### WORK ORDER
Print every line of the data below word for word, leaving out the pictures.

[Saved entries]
____

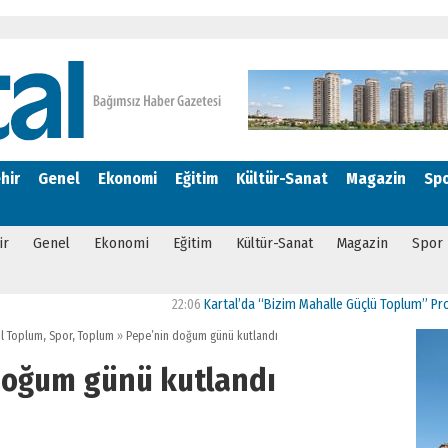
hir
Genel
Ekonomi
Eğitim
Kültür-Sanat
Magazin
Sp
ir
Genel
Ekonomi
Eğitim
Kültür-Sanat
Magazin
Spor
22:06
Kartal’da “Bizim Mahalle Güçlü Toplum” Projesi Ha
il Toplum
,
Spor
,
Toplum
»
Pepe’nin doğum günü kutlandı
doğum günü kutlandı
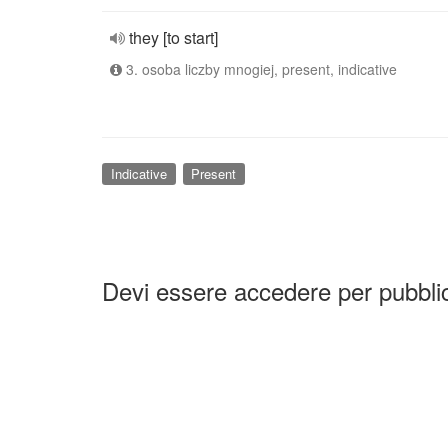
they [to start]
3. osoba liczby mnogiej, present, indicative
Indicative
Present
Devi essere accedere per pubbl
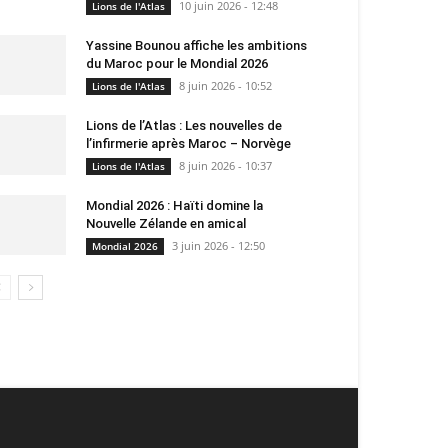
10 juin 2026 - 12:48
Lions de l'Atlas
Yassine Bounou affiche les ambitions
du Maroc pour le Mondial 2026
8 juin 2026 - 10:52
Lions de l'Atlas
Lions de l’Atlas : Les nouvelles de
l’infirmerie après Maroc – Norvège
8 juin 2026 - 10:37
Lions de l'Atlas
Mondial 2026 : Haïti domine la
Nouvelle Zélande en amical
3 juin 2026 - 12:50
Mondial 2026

____

### TASK RESULT
hir
Genel
Ekonomi
Eğitim
Kültür-Sanat
Magazin
Sp
ir
Genel
Ekonomi
Eğitim
Kültür-Sanat
Magazin
Spor
22:06
Kartal’da “Bizim Mahalle Güçlü Toplum” Projesi Ha
il Toplum
,
Spor
,
Toplum
»
Pepe’nin doğum günü kutlandı
doğum günü kutlandı
they [to start]
3. osoba liczby mnogiej, present, indicative
Indicative
Present
Devi essere accedere per pubbl
10 juin 2026 - 12:48
Lions de l'Atlas
Yassine Bounou affiche les ambitions
du Maroc pour le Mondial 2026
8 juin 2026 - 10:52
Lions de l'Atlas
Lions de l’Atlas : Les nouvelles de
l’infirmerie après Maroc – Norvège
8 juin 2026 - 10:37
Lions de l'Atlas
Mondial 2026 : Haïti domine la
Nouvelle Zélande en amical
3 juin 2026 - 12:50
Mondial 2026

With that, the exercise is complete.